Tune的流程是不可避免的,每个GPU Operation node都会有Tune操作,而不是可选项,即GetPossibleKernelWorkGroups方法是必然要进入的,并拿到可能的一个或者多个work group,即std::vector<int3> possible_work_groups。当有多个work groups时,会选择最佳workGroup,即会执行后续if-else的else分支的GetBestWorkGroupIndex方法,而当只有一个work groups时,直接返回,一个work groups也没有则直接报错提示absl::NotFoundError("Can not found work_group size to launch kernel");

我们知道,当opencl的cl kernel在给定不能改动的情况下,性能和work group的设置策略有极大关系,GPUOperation::GetPossibleKernelWorkGroups做了细致的设置策略,该方法会调用GetPossibleWorkGroups,暂且称之为通用策略,作为各个GPU Operation继承的默认策略。此外除了继承,各个GPU Operation node子类也可能做一些自定义的策略,目前发现有名为GetPossibleWorkGroupsConv的方法,发现对该带Conv后缀的设置策略的调用有如下Conv方法:

  1. conv_buffer_1x1.cc;
  2. convolution_transposed_3x3.cc;
  3. convolution_transposed.cc;
  4. conv_powervr.cc。

可以看到目前调用带Conv后缀的方法的,主要是conv_buffer_1x1和conv_transpose,以及针对powervr实现的conv。此外,根据目录下包含Conv关键字的文件,可以其中可以看到部分Conv并没有调用带Conv的后缀的work group设置策略,其中包括depthwise_conv、conv_texture、conv_constant、conv_3d等。换言之,这种特殊的GetPossibleWorkGroupsConv是针对性增加的。

下面我们深入GetPossibleWorkGroupsConvGetPossibleWorkGroups看看他们的执行策略,还能怎么划分。

// tensorflow/tensorflow/lite/delegates/gpu/cl/kernels/work_group_picking.cc
// https://github.com/tensorflow/tensorflow/blob/ee2c2d17814c015477041dcafed0c9c7f1f00162/tensorflow/lite/delegates/gpu/cl/kernels/work_group_picking.cc#L272

void GetPossibleWorkGroups(TuningType tuning_type,
                           const DeviceInfo& device_info,
                           const KernelInfo& kernel_info, const int3& grid,
                           std::vector<int3>* work_groups) {
  switch (tuning_type) {
    case TuningType::FAST:
      work_groups->push_back(
          GetWorkGroup(grid, kernel_info.max_work_group_size));
      return;
    case TuningType::EXHAUSTIVE: {
      GetWorkGroupsAlignedToGrid(device_info, kernel_info, grid, work_groups);
      return;
    }
    default:
      work_groups->push_back({8, 4, 1});
      return;
  }
}

void GetPossibleWorkGroupsConv(TuningType tuning_type,
                               const DeviceInfo& device_info,
                               const KernelInfo& kernel_info, const int3& grid,
                               std::vector<int3>* work_groups) {
  switch (tuning_type) {
    case TuningType::FAST: {
      int max_z_size = 16;
      if (device_info.IsAdreno()) {
        max_z_size = device_info.IsAdreno3xx() ? 16 : 64;
      }
      max_z_size = std::min(max_z_size, device_info.max_work_group_size_z);
      work_groups->push_back(
          GetWorkGroupConv(grid, kernel_info.max_work_group_size, max_z_size));
      return;
    }
    case TuningType::EXHAUSTIVE: {
      GetWorkGroupsAlignedToGrid(device_info, kernel_info, grid, work_groups);
      return;
    }
    default:
      work_groups->push_back({8, 4, 1});
      return;
  }
}

不过,我们深入GetPossibleWorkGroupsConvGetPossibleWorkGroups后(见如上代码),可以把GetPossibleKernelWorkGroups的情况和策略分为如下几种:

  1. 通用
    1. fast->GetWorkGroup
    2. exhaustive->GetWorkGroupsAlignedToGrid
    3. default: <8,4,1>
  2. Conv(就是上面4种情况,见对应.cc文件)

数据摘录:
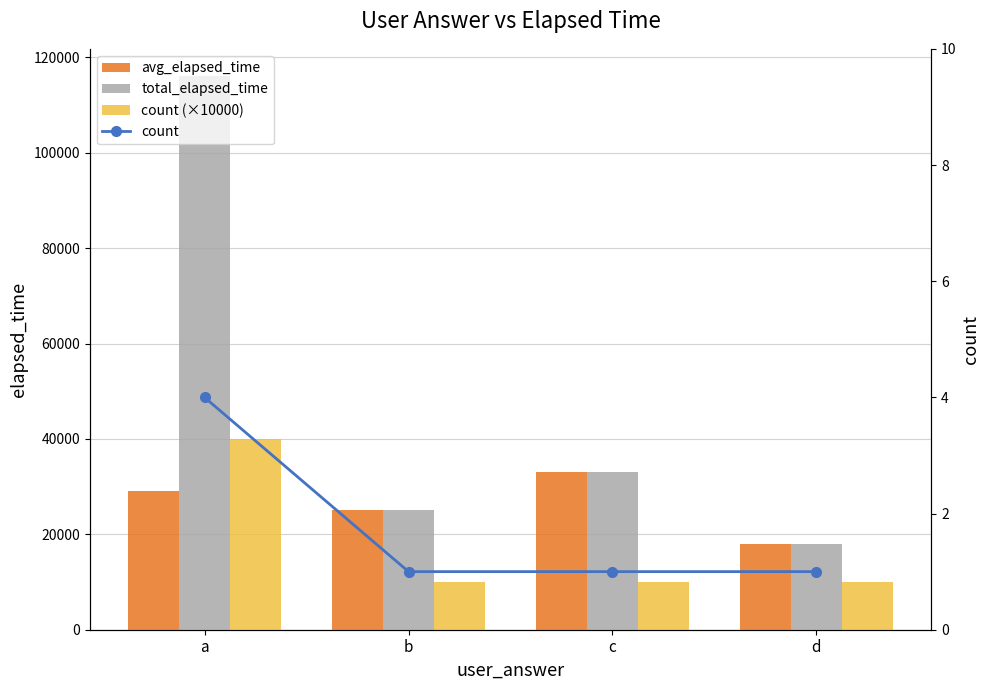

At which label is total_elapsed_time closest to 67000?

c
--
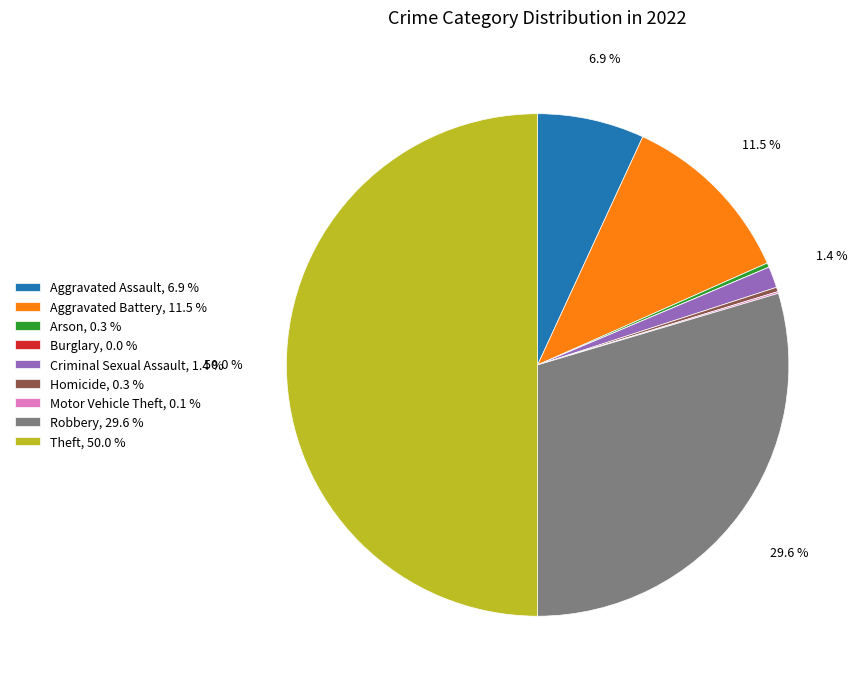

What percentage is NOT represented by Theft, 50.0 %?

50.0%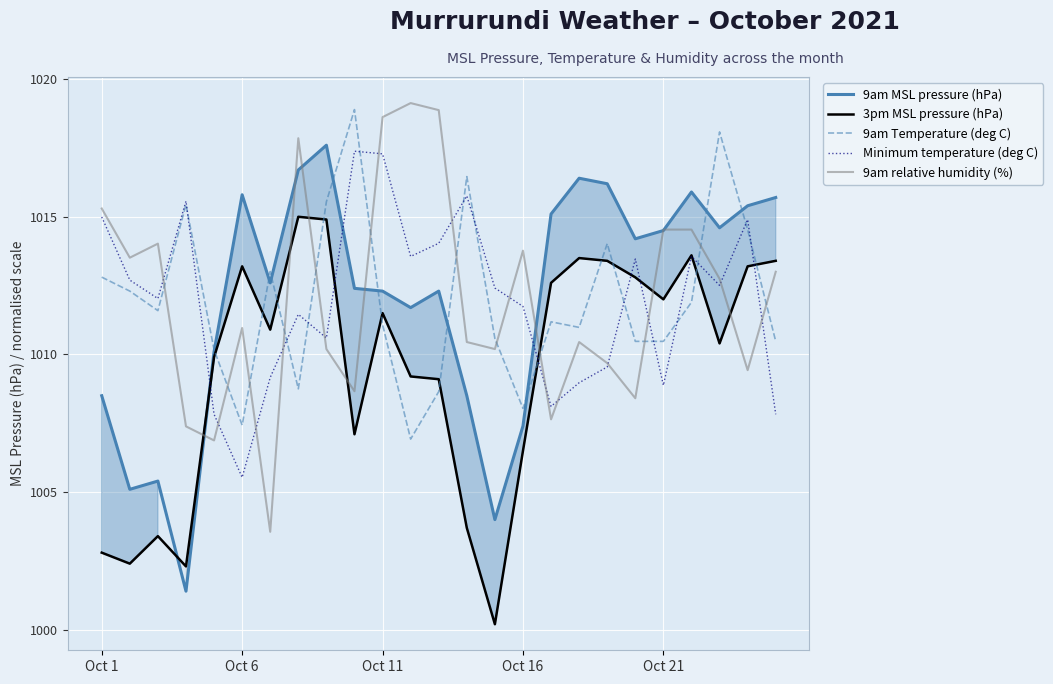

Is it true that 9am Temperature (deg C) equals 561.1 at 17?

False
--
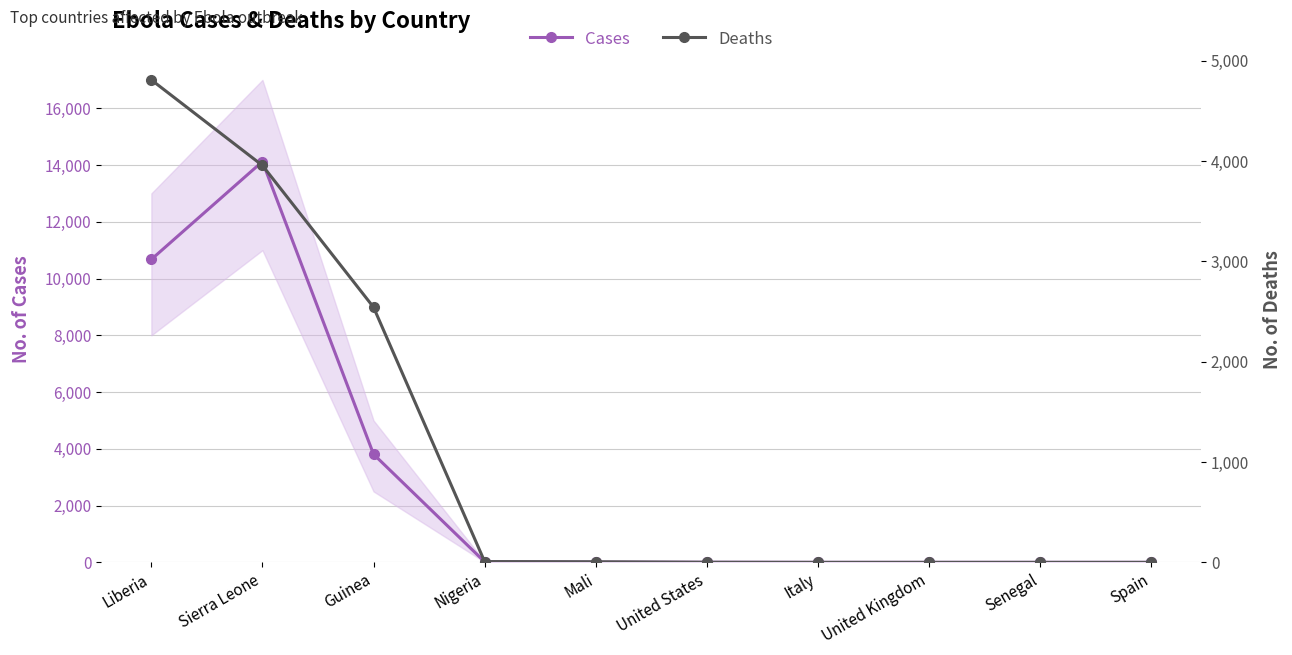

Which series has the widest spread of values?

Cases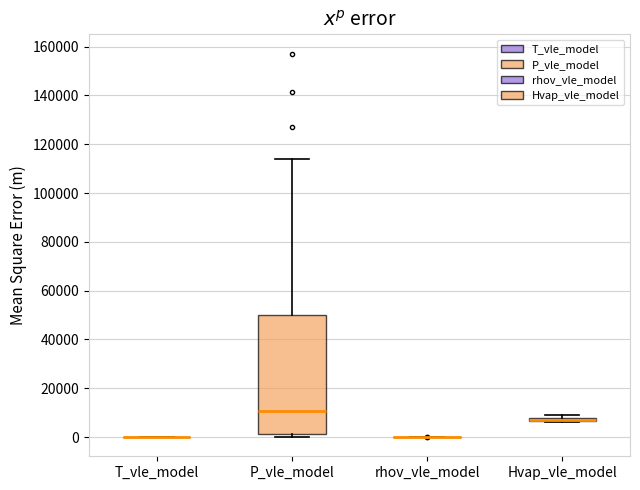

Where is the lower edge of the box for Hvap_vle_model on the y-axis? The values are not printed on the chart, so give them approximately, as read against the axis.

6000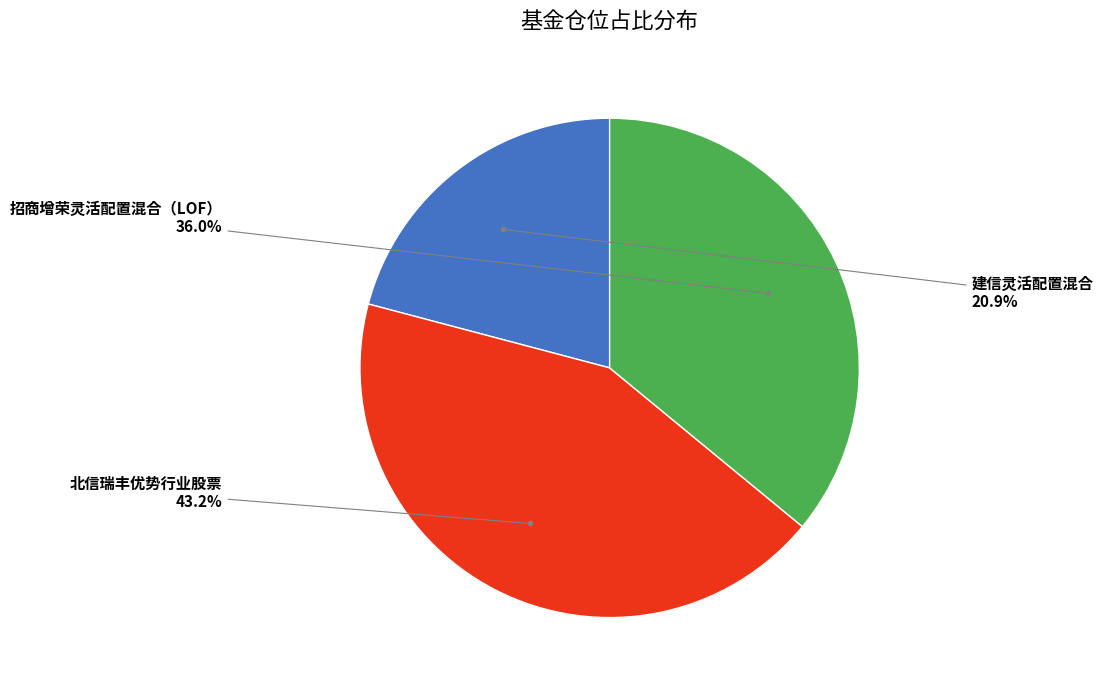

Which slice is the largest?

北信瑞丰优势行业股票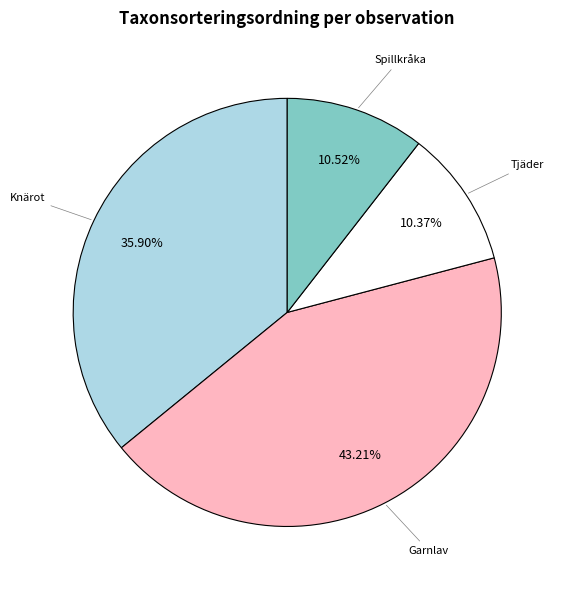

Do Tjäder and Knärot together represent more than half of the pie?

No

任务:
把上面讲 GPU work group 设置策略的节选中，从“1. conv_buffer_1x1.cc;”开始、到“psConv是针对性增加的。”结束的这段文字一字不差地抄下来。

参考答案:
1. conv_buffer_1x1.cc;
  2. convolution_transposed_3x3.cc;
  3. convolution_transposed.cc;
  4. conv_powervr.cc。

可以看到目前调用带Conv后缀的方法的,主要是conv_buffer_1x1和conv_transpose,以及针对powervr实现的conv。此外,根据目录下包含Conv关键字的文件,可以其中可以看到部分Conv并没有调用带Conv的后缀的work group设置策略,其中包括depthwise_conv、conv_texture、conv_constant、conv_3d等。换言之,这种特殊的GetPossibleWorkGroupsConv是针对性增加的。